JABARNEWS | JAKARTA – Aliansi Jurnalis Independen (AJI) dan Gerakan Masyarakat Sipil Adili Soeharto (GEMAS) menolak keras rencana pemberian gelar Pahlawan Nasional kepada Soeharto.
Koalisi tersebut menilai Soeharto tidak layak menerima gelar tersebut karena rekam jejak pelanggaran Hak Asasi Manusia (HAM), praktik korupsi, dan represi terhadap kebebasan pers selama masa Orde Baru.
Mengingat fakta sejarah dan dasar hukum yang ada, AJI dan GEMAS menyampaikan lima sikap tegas dalam rilis resmi pada Jum’at (7/11/2025), yaitu:
- Menolak keras usulan pemberian gelar Pahlawan Nasional kepada Soeharto. Upaya ini merupakan bentuk pemutarbalikan sejarah dan penghinaan terhadap perjuangan reformasi, demokrasi, kebebasan pers, dan kebebasan berekspresi. Mengangkat Soeharto sebagai pahlawan berarti menghapus luka bangsa dan mengkhianati hak dasar rakyat untuk berekspresi bebas.
- Mendesak Dewan Gelar, Tanda Jasa, dan Tanda Kehormatan untuk menolak dan menghentikan proses pengusulan nama Soeharto kepada Presiden Republik Indonesia, dengan mempertimbangkan rekam jejak buruknya terhadap demokrasi, HAM, dan kebebasan berekspresi, serta karena langkah tersebut tidak hanya mengkhianati cita-cita reformasi dan rasa keadilan di masyarakat, tetapi juga bentuk manipulasi sejarah dan hukum.
- Mendesak Presiden Prabowo Subianto untuk menolak dan menghentikan proses pengusulan gelar Pahlawan Nasional bagi Soeharto, serta memastikan negara berpihak pada nilai reformasi dan supremasi hukum, bukan pada pelaku pelanggaran HAM.
- Menuntut negara untuk menjamin pemulihan hak korban pelanggaran HAM dan represi kebebasan pers di masa Orde Baru, termasuk memastikan akuntabilitas hukum bagi pelaku yang masih hidup.
- Mengajak masyarakat sipil, jurnalis, akademisi, dan generasi muda untuk tidak berhenti bersuara menolak manipulasi sejarah dan menegakkan kembali semangat reformasi yang memperjuangkan demokrasi, HAM, dan kebebasan berekspresi.

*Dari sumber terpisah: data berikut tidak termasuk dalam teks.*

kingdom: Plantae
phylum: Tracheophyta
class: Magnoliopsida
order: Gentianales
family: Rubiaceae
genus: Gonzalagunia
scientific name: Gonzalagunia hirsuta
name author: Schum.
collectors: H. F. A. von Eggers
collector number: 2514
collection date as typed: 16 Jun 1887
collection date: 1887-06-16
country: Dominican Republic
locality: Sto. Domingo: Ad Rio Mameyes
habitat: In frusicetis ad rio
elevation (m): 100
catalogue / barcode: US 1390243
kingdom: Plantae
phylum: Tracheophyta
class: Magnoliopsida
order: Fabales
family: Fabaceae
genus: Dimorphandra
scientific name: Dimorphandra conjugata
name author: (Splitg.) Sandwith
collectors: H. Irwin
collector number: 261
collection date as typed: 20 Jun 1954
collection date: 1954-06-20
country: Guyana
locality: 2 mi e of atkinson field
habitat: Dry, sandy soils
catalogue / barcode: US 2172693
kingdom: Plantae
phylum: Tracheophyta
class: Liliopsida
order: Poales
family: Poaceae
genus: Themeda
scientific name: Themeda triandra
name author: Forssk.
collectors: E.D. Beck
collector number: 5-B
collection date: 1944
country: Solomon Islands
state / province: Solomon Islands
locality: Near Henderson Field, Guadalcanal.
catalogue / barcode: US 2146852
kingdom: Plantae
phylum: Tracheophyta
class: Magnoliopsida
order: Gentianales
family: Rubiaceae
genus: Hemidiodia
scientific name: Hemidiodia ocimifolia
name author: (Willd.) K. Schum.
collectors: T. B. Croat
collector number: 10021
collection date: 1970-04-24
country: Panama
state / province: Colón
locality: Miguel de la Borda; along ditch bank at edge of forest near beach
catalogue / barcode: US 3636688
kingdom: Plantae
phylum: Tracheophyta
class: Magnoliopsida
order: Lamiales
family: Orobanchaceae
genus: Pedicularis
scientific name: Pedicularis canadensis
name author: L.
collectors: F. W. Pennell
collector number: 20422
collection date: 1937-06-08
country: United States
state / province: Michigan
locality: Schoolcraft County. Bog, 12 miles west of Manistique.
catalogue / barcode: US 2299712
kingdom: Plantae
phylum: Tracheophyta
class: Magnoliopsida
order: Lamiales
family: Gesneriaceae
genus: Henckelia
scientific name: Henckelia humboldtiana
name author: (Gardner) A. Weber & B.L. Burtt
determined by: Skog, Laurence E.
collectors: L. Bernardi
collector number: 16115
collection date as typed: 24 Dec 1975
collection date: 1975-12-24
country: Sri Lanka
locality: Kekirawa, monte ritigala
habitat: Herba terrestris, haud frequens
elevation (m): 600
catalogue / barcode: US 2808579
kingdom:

Selama lebih dari tiga dekade, rezim Orde Baru di bawah Soeharto dinilai menjadi simbol pembungkaman kebebasan berekspresi di Indonesia.
Dengan dalih menjaga stabilitas nasional, pemerintah menekan media, membungkam kritik, dan mengkriminalisasi suara berbeda.
Pers dijadikan alat legitimasi kekuasaan, sementara jurnalis, seniman, dan aktivis dipaksa diam lewat ancaman, sensor, hingga kekerasan.
Menurut AJI dan GEMAS dalam rilisnya, awal kekuasaan Soeharto ditandai oleh gelombang pembunuhan massal pasca 1965 yang menelan jutaan korban jiwa.
Sejak saat itu, kekerasan negara menjadi instrumen rutin dalam mengatur masyarakat. Setiap bentuk perbedaan pendapat, dianggap sebagai ancaman terhadap “ketertiban”.
Orde Baru menciptakan regulasi represif yang menundukkan warga negara di bawah doktrin pembangunan ekonomi dan stabilitas politik.
Kebebasan Pers
Di ranah media, pembungkaman dilakukan secara sistematis. Pers diwajibkan tunduk pada kontrol Departemen Penerangan, melalui instrumen seperti SIUPP (Surat Izin Usaha Penerbitan Pers) yang sewaktu-waktu dapat dicabut bila pemberitaan dianggap “mengganggu stabilitas nasional”.